Nie było powodu, by ekolog drobnoustrojów Noah Fierer spodziewał się, że 204 próbki gleby, które on i jego koledzy zebrali w pobliżu lodowca Shackletona na Antarktydzie, będą zupełnie inne. Łyżka typowej gleby może z łatwością zawierać miliardy drobnoustrojów, a gleby antarktyczne z innych regionów zawierają co najmniej kilka tysięcy na gram. Założył więc, że we wszystkich jego próbkach będzie przynajmniej trochę życia, mimo że powietrze wokół lodowca Shackleton jest tak zimne i suche, że Fierer często zostawiał swoje wilgotne pranie na zewnątrz, aby je zamrozić.

Co zaskakujące, niektóre z najzimniejszych i najsuchszych gleb nie wydawały się w ogóle zamieszkane przez drobnoustroje, donosi on i jego koledzy w czerwcowym Journal of Geophysical Research: Biogeosciences. Według wiedzy Fierera po raz pierwszy naukowcy odkryli gleby, które wydają się nie podtrzymywać żadnego rodzaju życia drobnoustrojów.

Odkrycia sugerują, że wyjątkowo zimne i suche warunki mogą stanowić twardą granicę dla zamieszkiwania drobnoustrojów. Wyniki rodzą również pytania o to, jak należy interpretować negatywne wyniki naukowe, zwłaszcza w poszukiwaniu życia na innych planetach. „Wyzwanie powraca do tego rodzaju filozoficznego pytania, jak udowodnić negatywność?” Mówi Fierer.
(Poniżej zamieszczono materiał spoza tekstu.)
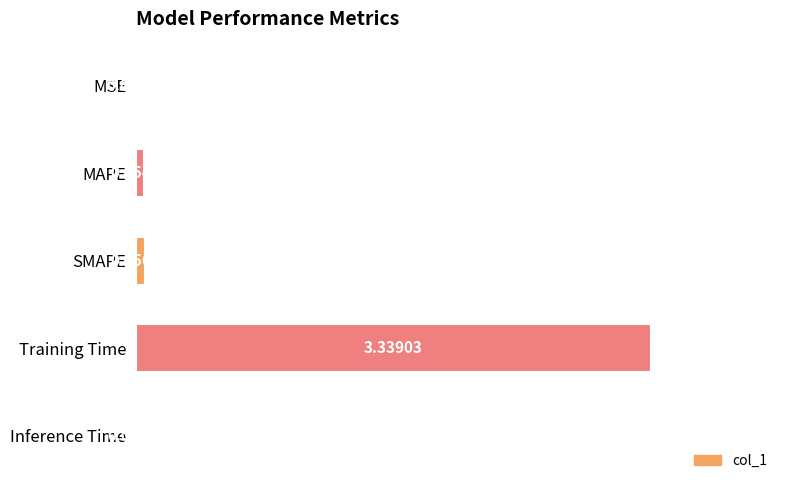

Where is the data nearest to the value 1?

SMAPE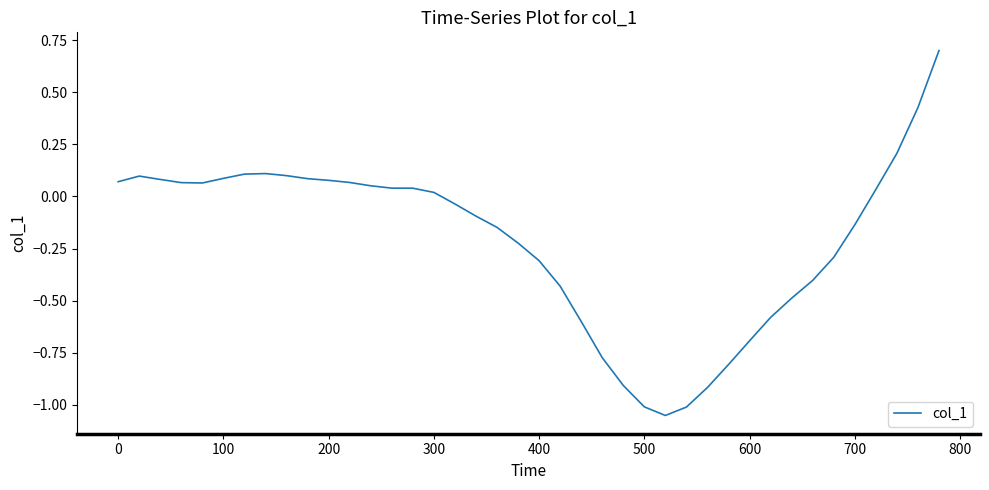

What is the maximum value shown in the chart?

0.7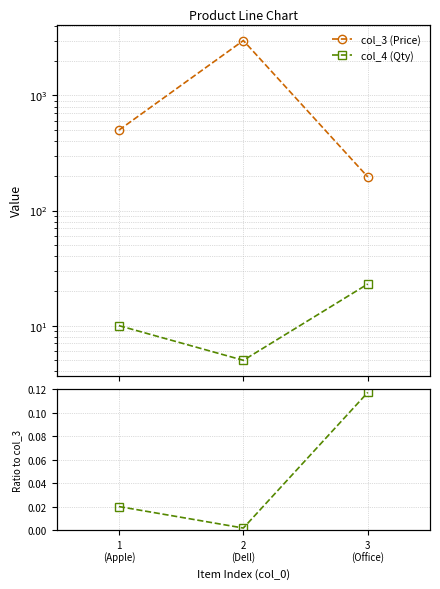

Reading left to right, extract all data points from this chart.

col_3 (Price): 500.0	3000.0	196.0
col_4 (Qty): 10.0	5.0	23.0
Ratio col_4/col_3: 0.0	0.0	0.1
Udowodnienie negatywnego wyniku jest bardzo trudne. Żaden pomiar nie jest idealnie czuły, co oznacza, że ​​zawsze istnieje możliwość, że dobrze przeprowadzony eksperyment nie wykryje czegoś, co faktycznie istnieje. Minęły lata eksperymentów opartych na wielu niezależnych metodach, zanim Fierer z University of Colorado Boulder i jego współpracownik Nick Dragone w końcu poczuli się na tyle pewnie, by ogłosić, że znaleźli gleby pozornie wolne od mikrobów. A naukowcy celowo stwierdzili tylko, że nie są w stanie wykryć życia w swoich próbkach, a nie, że gleba jest naturalnie sterylna. „Nie możemy powiedzieć, że gleba jest sterylna. Nikt nie może tego powiedzieć – mówi Fierer. „To niekończąca się misja. Zawsze jest inna metoda lub wariant metody, którą możesz wypróbować.”

Mikrobiolog polarny Jeff Bowman interpretuje odkrycia zespołu jako fałszywie negatywne. „Z pewnością były tam rzeczy”, mówi Bowman z Scripps Institution of Oceanography w La Jolla w Kalifornii. „To jest Ziemia. To środowisko masowo skażone życiem”.

Nawet jeśli w glebie było kilka niewykrytych drobnoustrojów, powiedział Dragone, nie podważyłoby to dowodów jego zespołu, że zimno i suchość stanowią poważne wyzwanie dla życia. „To połączenie wielu bardzo trudnych warunków środowiskowych, które ograniczają życie” – mówi Dragone. „To zupełnie inny rodzaj ograniczenia niż, powiedzmy, tylko wysoka temperatura”.

Gdy naukowcy szukają dowodów na istnienie życia poza Ziemią, nieuchronnie będą zmuszeni iść wzdłuż linii między dowodami braku i braku dowodów. „To, co próbujemy zrobić na Marsie, jest czymś w rodzaju odwrotności tego, co próbowaliśmy zrobić na Ziemi” – mówi polarny mikrobiolog Lyle Whyte z McGill University w Montrealu. Na Ziemi twierdzenie, że środowisko jest martwe, jest trudną nauką. Na Marsie będzie odwrotnie.